BEGIN The data

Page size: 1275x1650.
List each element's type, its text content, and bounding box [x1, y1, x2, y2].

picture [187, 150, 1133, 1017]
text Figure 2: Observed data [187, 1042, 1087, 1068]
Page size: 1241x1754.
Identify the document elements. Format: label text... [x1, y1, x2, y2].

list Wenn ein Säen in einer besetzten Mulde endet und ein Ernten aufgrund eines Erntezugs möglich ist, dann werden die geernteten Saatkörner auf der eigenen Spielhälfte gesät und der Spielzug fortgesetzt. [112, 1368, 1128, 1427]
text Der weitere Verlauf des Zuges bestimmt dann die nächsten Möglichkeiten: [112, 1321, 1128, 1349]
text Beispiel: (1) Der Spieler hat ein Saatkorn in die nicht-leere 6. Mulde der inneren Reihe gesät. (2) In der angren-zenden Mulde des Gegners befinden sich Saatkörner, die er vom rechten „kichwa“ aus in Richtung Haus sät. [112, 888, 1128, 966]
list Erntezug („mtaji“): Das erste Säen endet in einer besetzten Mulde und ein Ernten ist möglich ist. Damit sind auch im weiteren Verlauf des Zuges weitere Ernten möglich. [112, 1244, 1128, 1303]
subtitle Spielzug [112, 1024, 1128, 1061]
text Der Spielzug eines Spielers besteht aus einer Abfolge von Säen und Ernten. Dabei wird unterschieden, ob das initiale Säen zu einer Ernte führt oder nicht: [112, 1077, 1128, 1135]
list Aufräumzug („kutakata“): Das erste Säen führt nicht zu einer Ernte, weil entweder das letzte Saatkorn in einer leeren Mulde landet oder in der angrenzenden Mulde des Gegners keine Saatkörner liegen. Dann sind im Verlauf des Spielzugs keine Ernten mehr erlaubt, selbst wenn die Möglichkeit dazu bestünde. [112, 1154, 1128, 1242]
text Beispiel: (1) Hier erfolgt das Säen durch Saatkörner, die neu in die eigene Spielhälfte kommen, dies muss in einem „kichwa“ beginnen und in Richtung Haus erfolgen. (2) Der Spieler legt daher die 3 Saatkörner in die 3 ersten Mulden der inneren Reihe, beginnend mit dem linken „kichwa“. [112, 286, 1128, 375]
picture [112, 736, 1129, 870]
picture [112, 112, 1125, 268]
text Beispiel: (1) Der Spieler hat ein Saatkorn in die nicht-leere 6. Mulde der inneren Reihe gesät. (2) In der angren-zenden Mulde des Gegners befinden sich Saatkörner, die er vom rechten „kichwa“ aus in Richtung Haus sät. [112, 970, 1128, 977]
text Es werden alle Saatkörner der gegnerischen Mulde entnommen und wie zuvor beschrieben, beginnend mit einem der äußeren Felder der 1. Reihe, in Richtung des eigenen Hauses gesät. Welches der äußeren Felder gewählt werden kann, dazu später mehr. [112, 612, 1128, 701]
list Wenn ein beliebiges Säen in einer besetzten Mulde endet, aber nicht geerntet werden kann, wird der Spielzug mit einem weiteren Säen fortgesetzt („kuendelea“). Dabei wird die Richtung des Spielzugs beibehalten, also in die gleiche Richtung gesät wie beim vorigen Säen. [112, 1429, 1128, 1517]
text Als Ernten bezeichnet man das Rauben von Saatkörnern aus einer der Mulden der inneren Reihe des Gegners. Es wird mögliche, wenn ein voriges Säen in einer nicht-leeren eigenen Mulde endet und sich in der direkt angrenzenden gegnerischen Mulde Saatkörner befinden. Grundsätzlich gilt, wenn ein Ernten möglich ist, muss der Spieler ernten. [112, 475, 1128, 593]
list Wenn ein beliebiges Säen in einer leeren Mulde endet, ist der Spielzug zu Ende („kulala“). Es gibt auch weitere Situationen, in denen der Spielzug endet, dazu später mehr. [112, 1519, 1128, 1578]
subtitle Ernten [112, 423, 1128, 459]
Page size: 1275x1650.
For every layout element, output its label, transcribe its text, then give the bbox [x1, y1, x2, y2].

END The data

● Problem requirements
The lines from the top of the data above down to the line containing "Page size: 1241x1754." are to be copied exactly; no other line should appear.

● Task result
Page size: 1275x1650.
List each element's type, its text content, and bounding box [x1, y1, x2, y2].

picture [187, 150, 1133, 1017]
text Figure 2: Observed data [187, 1042, 1087, 1068]
Page size: 1241x1754.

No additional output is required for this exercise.